3) Z ~ N(0,1) means $\mu = 0, \ \sigma = 1$, which yields the probability density function
\begin{align} f_Z(z) = \varphi(z) = \frac{1}{\sqrt{2\pi}}e^{-\frac{z^2}{2}} \end{align}
Since Y = Z2, it must mean that y = z2. So the solution is given simply by substituting z?

4) I assume this is almost like 3), but with different values?

Last edited: May 1, 2014
2. May 1, 2014

### Ray Vickson

The X, Y and Z in parts 1--2 have no relation at all to the X,Y and Z in parts 3--4.

In part 2, Z is the smaller of the two random variables X and Y; there is no assumption about the values of X and Y. For example, you might observe X = 47 and Y = 63, and in that case you observe Z = 47. Basically, you are asked to determine the distribution of the smaller of two independent random variables.

In part 3, you cannot just put y = z^2; you must use the standard "change of variable" formulas for probability densities. If you have not seen these before, start by finding the cdf $F_Y(y)$ of Y on its domain $y \geq 0$: $$F_Y(y) = P\{ Y \leq y \} = P\{ Z^2 \leq y \} = P\{|Z| \leq \sqrt{y} \} = P\{ -\sqrt{y} \leq Z \leq \sqrt{y} \}$$
Now get the density as $f_Y(y) = dF_Y(y)/dy$. Do something similar for part 4.

Last edited: May 1, 2014
3. May 1, 2014

### cwrn

Alright, according to the definition, the distribution should be
\begin{align} F_Z(u) = 1-(1-F_X(u))(1-F_Y(u)) = 1-P(X>u)P(Y>u) \end{align}
where $F_Y(u)=\sum_{k:k\leq u}q^k$ and $F_X(u)=\sum_{k:k\leq u}p^k$.

Last edited: May 1, 2014
4. May 1, 2014

### cwrn

I gave part 3 another try using the so called "change of variable" technique. Although, instead of finding and taking the derivative of the CDF I used the definition of normal distribution (pdf) and just substituted z. I set $z=g(y)=\sqrt{y} \Rightarrow \frac{dg}{dy}=\frac{1}{2\sqrt{y}}$. Substituting z gives
\begin{align} f_Y(y) = f_Z(g(y)) \left|{\frac{dg}{dy}}\right| = \frac{1}{\sqrt{2\pi}}e^{-\frac{y}{2}}\left|{\frac{1}{2\sqrt{y}}}\right|. \end{align}
Is this correct?

Last edited: May 1, 2014
5. May 1, 2014

### Ray Vickson

Not quite. The method you use can give trouble when you are dealing with a non-monotone function of a random variable, and in this case $X^2$ is non-monotone. That is precisely why I suggested the alternative method, which is always 100% correct, as it forces you to be careful.
$$P(Y \leq y) = \int_{-\sqrt{y}}^{\sqrt{y}} \frac{1}{\sqrt{2 \pi}} e^{-x^2/2}\, dx = 2\int_0^{\sqrt{y}}\frac{1}{\sqrt{2 \pi}} e^{-x^2/2}\, dx$$
Thus
$$f_Y(y) = \frac{d}{dy} 2\int_0^{\sqrt{y}}\frac{1}{\sqrt{2 \pi}} e^{-x^2/2}\, dx = \frac{2}{\sqrt{2 \pi}} e^{-y/2} \frac{d \sqrt{y}}{dy} = \frac{1}{\sqrt{2 \pi}} \frac{e^{-y/2}}{\sqrt{y}}$$
This integrates to 1, so yours will integrate to 1/2.

6. May 2, 2014

### cwrn

Of course. It makes a lot more sense to look at the substitution in an integration. Thanks for the help. Will try part 4) and post the result later.
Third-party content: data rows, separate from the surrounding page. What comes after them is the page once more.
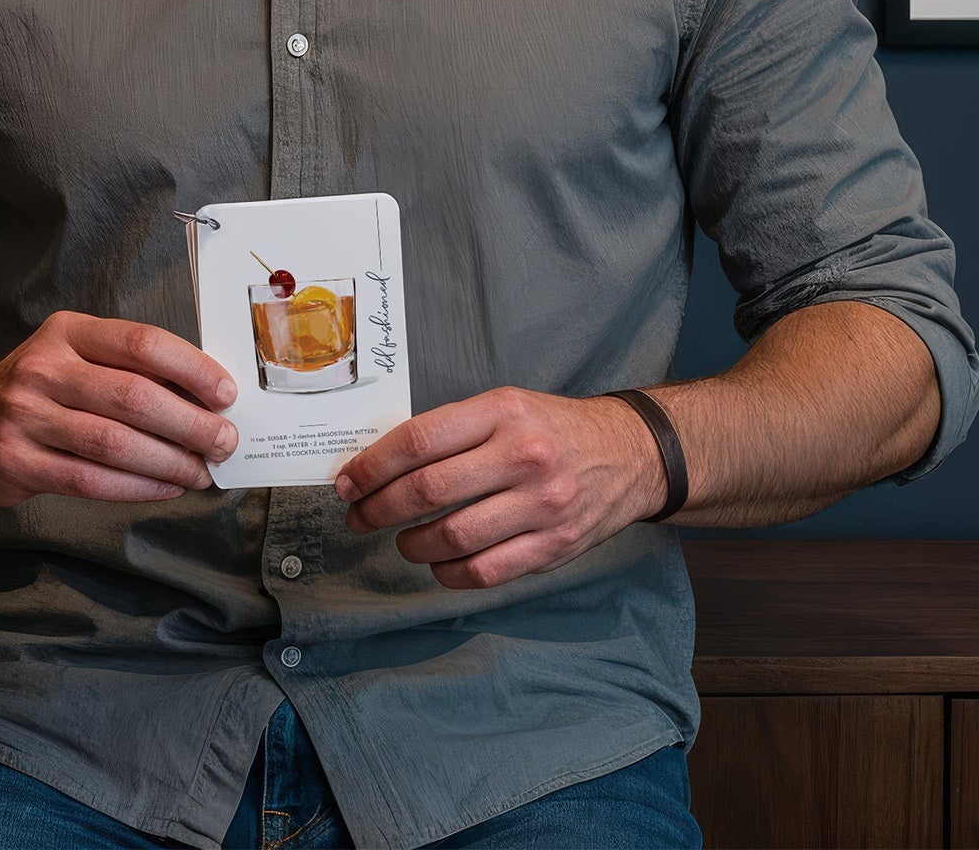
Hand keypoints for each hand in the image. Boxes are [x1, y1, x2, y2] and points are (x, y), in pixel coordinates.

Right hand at [0, 312, 239, 506]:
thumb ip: (127, 367)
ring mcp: (26, 417)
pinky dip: (139, 487)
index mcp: (67, 332)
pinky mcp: (18, 463)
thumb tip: (204, 396)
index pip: (140, 343)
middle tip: (224, 441)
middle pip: (133, 397)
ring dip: (170, 462)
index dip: (190, 368)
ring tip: (203, 471)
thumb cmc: (38, 387)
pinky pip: (92, 481)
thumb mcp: (73, 354)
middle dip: (190, 423)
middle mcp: (44, 368)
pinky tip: (167, 487)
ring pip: (115, 444)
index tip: (225, 393)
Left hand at [334, 388, 666, 589]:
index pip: (419, 440)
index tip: (348, 482)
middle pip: (428, 490)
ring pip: (452, 537)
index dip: (373, 465)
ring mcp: (541, 505)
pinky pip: (485, 571)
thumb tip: (382, 462)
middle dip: (378, 508)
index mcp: (502, 412)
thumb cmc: (553, 428)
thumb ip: (453, 430)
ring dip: (411, 545)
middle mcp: (522, 456)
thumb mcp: (505, 406)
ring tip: (401, 540)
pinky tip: (438, 563)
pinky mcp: (554, 546)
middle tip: (358, 517)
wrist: (630, 454)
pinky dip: (449, 573)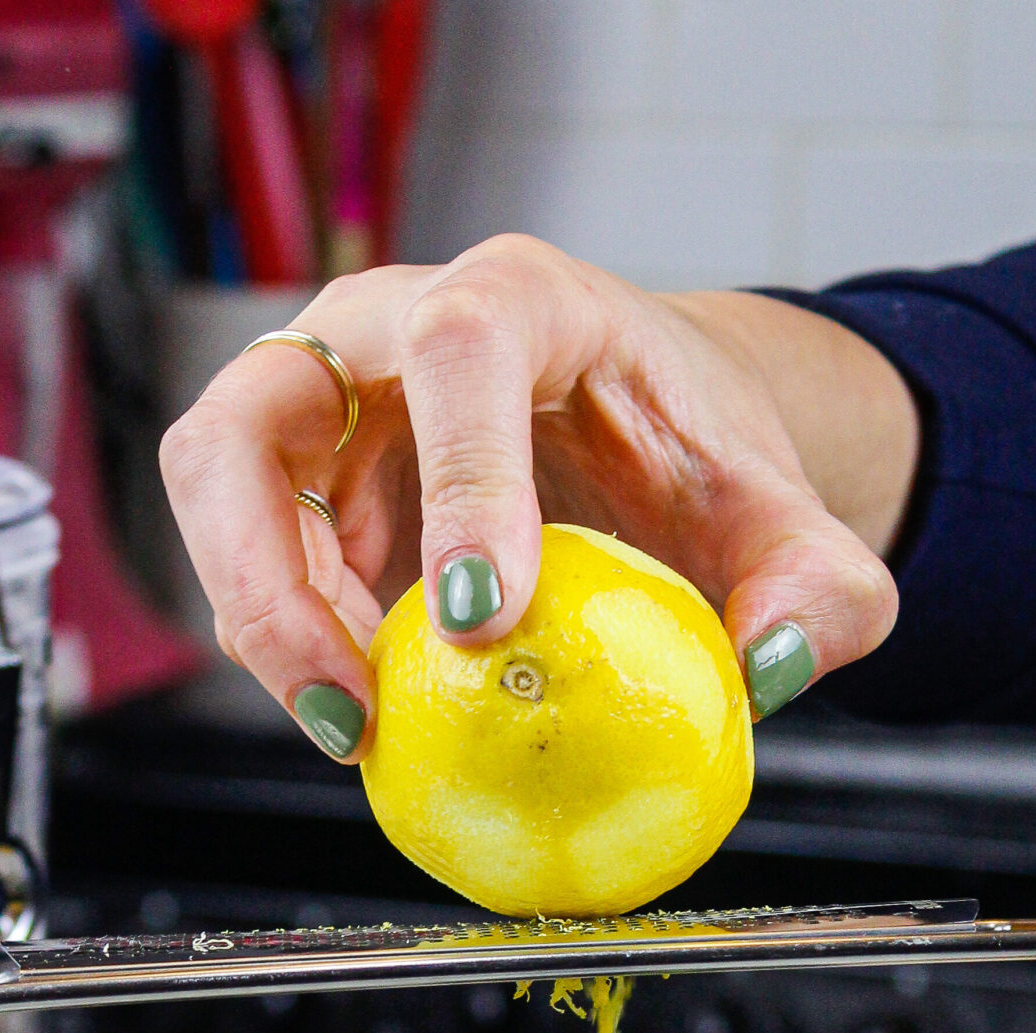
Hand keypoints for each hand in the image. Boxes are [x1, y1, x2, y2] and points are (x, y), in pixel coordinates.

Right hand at [159, 233, 920, 760]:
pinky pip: (244, 563)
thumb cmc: (690, 459)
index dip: (460, 479)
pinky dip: (282, 650)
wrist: (637, 437)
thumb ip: (817, 585)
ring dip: (259, 621)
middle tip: (355, 707)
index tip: (483, 621)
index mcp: (520, 298)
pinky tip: (361, 720)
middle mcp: (383, 326)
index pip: (462, 346)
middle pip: (258, 411)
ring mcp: (318, 399)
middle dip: (278, 570)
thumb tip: (777, 669)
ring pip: (217, 488)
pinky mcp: (291, 483)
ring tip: (351, 730)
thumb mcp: (781, 516)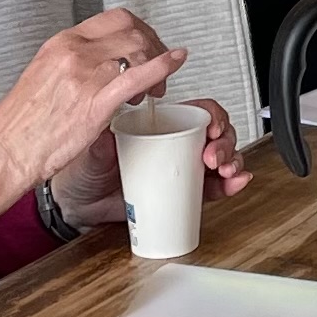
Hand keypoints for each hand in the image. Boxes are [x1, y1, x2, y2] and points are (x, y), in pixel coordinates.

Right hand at [0, 9, 184, 220]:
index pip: (114, 19)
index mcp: (61, 43)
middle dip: (155, 45)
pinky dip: (163, 66)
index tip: (148, 46)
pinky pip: (138, 75)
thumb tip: (103, 63)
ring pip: (138, 49)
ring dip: (156, 64)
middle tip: (159, 67)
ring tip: (152, 91)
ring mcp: (85, 75)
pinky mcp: (95, 103)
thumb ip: (74, 64)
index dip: (141, 30)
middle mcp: (73, 52)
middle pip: (132, 30)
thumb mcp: (46, 75)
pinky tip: (176, 63)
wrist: (4, 149)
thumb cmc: (24, 122)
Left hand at [49, 97, 245, 229]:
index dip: (213, 117)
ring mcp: (183, 169)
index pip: (197, 112)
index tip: (212, 128)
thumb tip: (111, 132)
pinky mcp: (187, 194)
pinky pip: (214, 187)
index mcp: (160, 126)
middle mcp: (177, 144)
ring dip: (232, 161)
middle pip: (217, 133)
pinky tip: (235, 182)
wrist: (81, 205)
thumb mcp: (92, 152)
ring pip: (222, 158)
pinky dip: (231, 185)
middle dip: (225, 143)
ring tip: (224, 171)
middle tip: (214, 157)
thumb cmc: (85, 171)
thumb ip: (102, 142)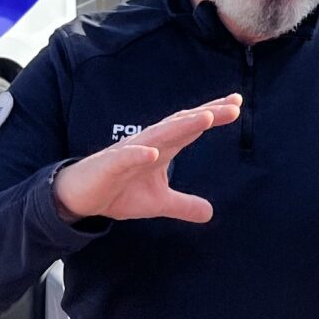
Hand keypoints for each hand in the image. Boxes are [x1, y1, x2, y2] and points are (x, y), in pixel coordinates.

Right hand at [52, 97, 242, 224]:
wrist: (81, 197)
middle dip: (207, 114)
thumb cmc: (118, 191)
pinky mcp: (110, 165)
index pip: (191, 128)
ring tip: (205, 118)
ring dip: (181, 126)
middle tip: (233, 105)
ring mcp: (129, 152)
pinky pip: (125, 158)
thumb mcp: (157, 203)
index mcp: (162, 148)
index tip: (237, 106)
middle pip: (181, 124)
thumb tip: (210, 213)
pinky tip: (153, 153)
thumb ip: (183, 204)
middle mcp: (149, 143)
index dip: (213, 115)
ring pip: (158, 135)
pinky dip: (138, 154)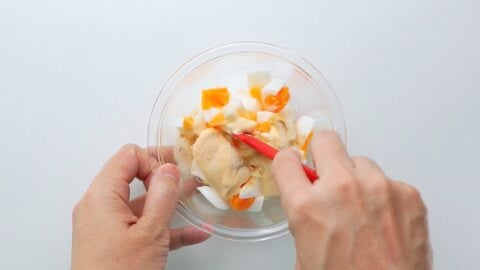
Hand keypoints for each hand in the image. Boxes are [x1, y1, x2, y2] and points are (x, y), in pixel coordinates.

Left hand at [71, 144, 209, 269]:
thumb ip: (162, 196)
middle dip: (165, 178)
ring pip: (141, 203)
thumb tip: (168, 168)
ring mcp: (106, 225)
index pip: (128, 157)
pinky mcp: (114, 242)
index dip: (154, 160)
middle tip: (189, 178)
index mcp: (102, 196)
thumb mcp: (150, 232)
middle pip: (134, 176)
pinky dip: (164, 226)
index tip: (175, 174)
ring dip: (169, 203)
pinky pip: (141, 225)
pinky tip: (194, 233)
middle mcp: (99, 206)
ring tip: (196, 199)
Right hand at [272, 131, 430, 269]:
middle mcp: (342, 189)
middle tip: (328, 177)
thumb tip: (307, 195)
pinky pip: (388, 180)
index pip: (285, 160)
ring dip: (356, 179)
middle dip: (323, 156)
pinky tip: (384, 220)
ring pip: (360, 161)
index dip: (289, 164)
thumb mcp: (305, 253)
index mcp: (307, 207)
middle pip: (326, 141)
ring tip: (362, 209)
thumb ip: (303, 215)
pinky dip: (384, 195)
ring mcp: (379, 187)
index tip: (293, 166)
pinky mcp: (408, 194)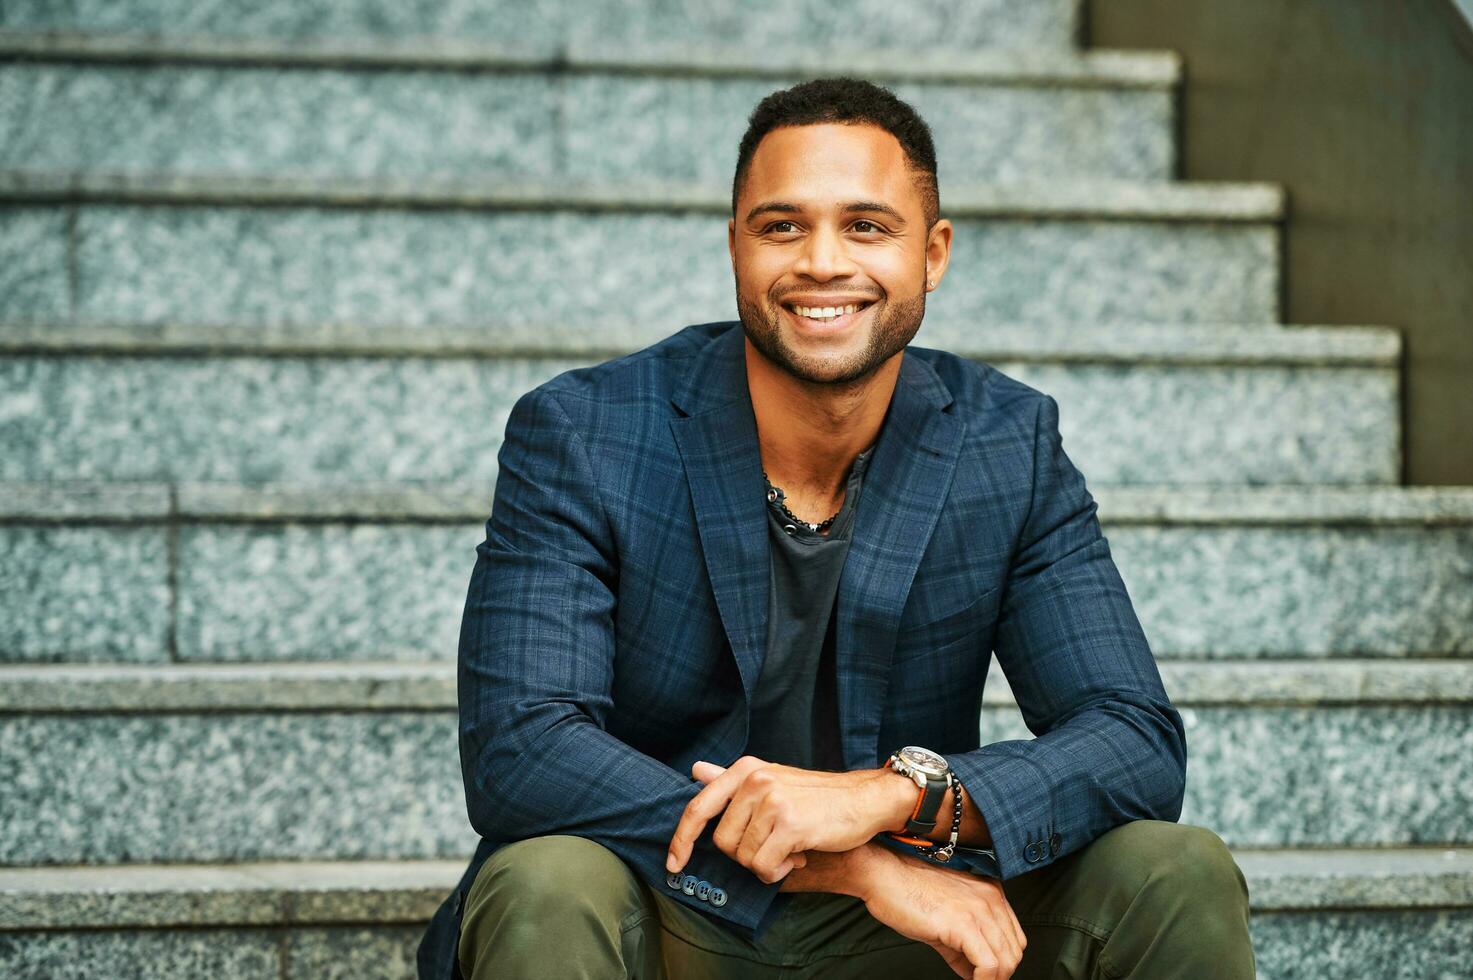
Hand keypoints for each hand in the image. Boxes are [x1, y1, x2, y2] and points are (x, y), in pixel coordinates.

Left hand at [665, 756, 907, 883]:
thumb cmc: (816, 798)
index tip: (673, 865)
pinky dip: (777, 873)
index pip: (698, 807)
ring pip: (744, 858)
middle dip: (744, 856)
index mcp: (745, 769)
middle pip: (722, 842)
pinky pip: (764, 867)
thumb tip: (695, 771)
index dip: (681, 839)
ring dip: (765, 865)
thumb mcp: (771, 781)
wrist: (863, 801)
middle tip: (772, 848)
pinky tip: (796, 860)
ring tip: (789, 851)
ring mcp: (772, 801)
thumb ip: (732, 782)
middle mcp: (754, 780)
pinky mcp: (790, 825)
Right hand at [861, 846, 1025, 979]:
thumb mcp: (945, 917)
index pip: (1014, 938)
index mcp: (989, 893)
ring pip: (1006, 961)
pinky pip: (988, 965)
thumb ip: (963, 946)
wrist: (883, 875)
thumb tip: (973, 972)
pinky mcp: (963, 924)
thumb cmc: (906, 890)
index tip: (985, 975)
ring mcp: (978, 910)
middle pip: (1013, 952)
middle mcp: (989, 899)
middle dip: (999, 975)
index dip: (1002, 962)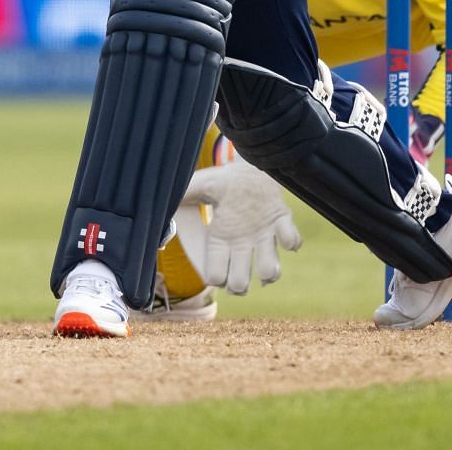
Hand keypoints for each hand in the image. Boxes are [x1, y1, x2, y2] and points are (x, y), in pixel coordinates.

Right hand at [180, 153, 300, 293]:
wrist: (249, 166)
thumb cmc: (222, 181)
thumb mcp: (198, 186)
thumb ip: (179, 197)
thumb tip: (159, 212)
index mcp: (219, 240)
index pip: (214, 276)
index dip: (216, 278)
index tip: (218, 269)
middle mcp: (242, 244)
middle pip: (240, 284)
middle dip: (240, 285)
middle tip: (241, 277)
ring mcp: (264, 236)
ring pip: (271, 270)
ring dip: (269, 271)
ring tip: (266, 265)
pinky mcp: (282, 222)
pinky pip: (292, 240)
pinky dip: (290, 241)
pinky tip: (283, 234)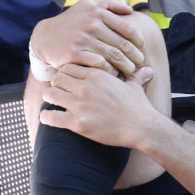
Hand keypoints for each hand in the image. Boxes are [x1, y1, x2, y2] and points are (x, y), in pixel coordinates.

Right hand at [30, 0, 144, 78]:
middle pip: (123, 44)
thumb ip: (109, 3)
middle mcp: (91, 24)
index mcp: (97, 12)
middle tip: (140, 63)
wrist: (45, 37)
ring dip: (127, 66)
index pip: (127, 28)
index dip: (138, 40)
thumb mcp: (88, 5)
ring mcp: (83, 39)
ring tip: (131, 71)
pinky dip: (111, 71)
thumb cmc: (72, 21)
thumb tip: (130, 9)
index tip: (141, 48)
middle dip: (135, 56)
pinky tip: (115, 74)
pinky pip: (100, 65)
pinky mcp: (75, 54)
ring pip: (114, 56)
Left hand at [40, 63, 154, 146]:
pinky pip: (51, 117)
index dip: (66, 73)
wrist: (142, 127)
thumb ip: (136, 76)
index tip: (67, 81)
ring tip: (53, 104)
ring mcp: (80, 105)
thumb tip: (148, 70)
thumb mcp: (135, 87)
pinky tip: (48, 118)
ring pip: (50, 94)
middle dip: (56, 85)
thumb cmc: (139, 107)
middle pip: (57, 78)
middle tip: (59, 93)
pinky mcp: (78, 123)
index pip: (68, 67)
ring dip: (49, 99)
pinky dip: (46, 118)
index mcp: (97, 74)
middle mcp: (85, 87)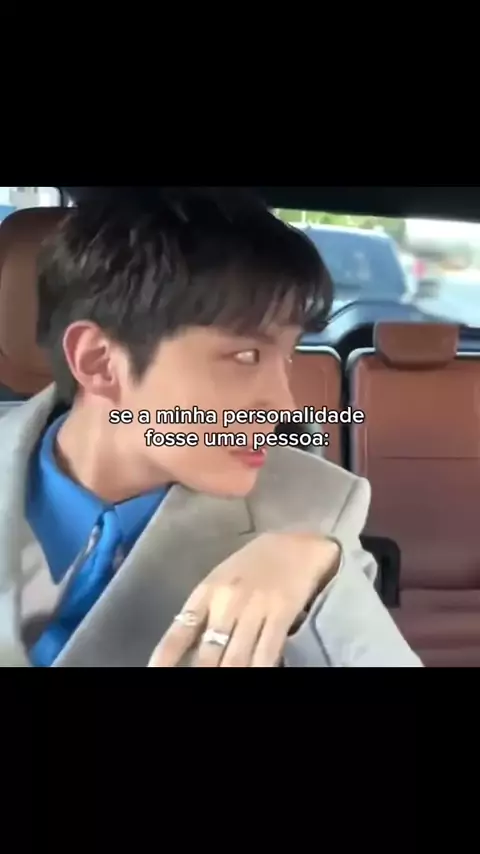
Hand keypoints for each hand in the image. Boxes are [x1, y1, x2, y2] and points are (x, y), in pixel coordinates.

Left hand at [148, 531, 340, 666]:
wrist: (298, 543)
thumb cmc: (256, 563)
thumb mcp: (222, 579)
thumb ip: (206, 610)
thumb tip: (187, 648)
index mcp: (207, 591)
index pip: (179, 632)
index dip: (165, 658)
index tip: (155, 672)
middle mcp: (226, 601)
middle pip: (207, 653)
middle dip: (201, 673)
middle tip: (197, 685)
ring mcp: (254, 608)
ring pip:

Edit: What do you mean by "yours will integrate to 1/2"? Do I need to change the limits according to z(y)?

Last edited: May 2, 2014
7. May 2, 2014

### Ray Vickson

I mean that your "f(y)" has the wrong normalization. Your answer is (1/2)f(y), not f(y) itself. Compare yours and mine very carefully!

8. May 2, 2014

### cwrn

I see, I must've misinterpreted, my bad! Thanks again.

9. May 2, 2014

### cwrn

Using the same method in 4) as in 3) gives me
\begin{align} f_Y(y) = \frac{1}{\sqrt{2\pi y\sigma^2}}e^{-\frac{(y-\mu)^2}{2\sigma^2}} \end{align}

Last edited: May 2, 2014
10. May 2, 2014

### Ray Vickson

This is just about as wrong at it could possibly be. Go back to square one, and proceed carefully.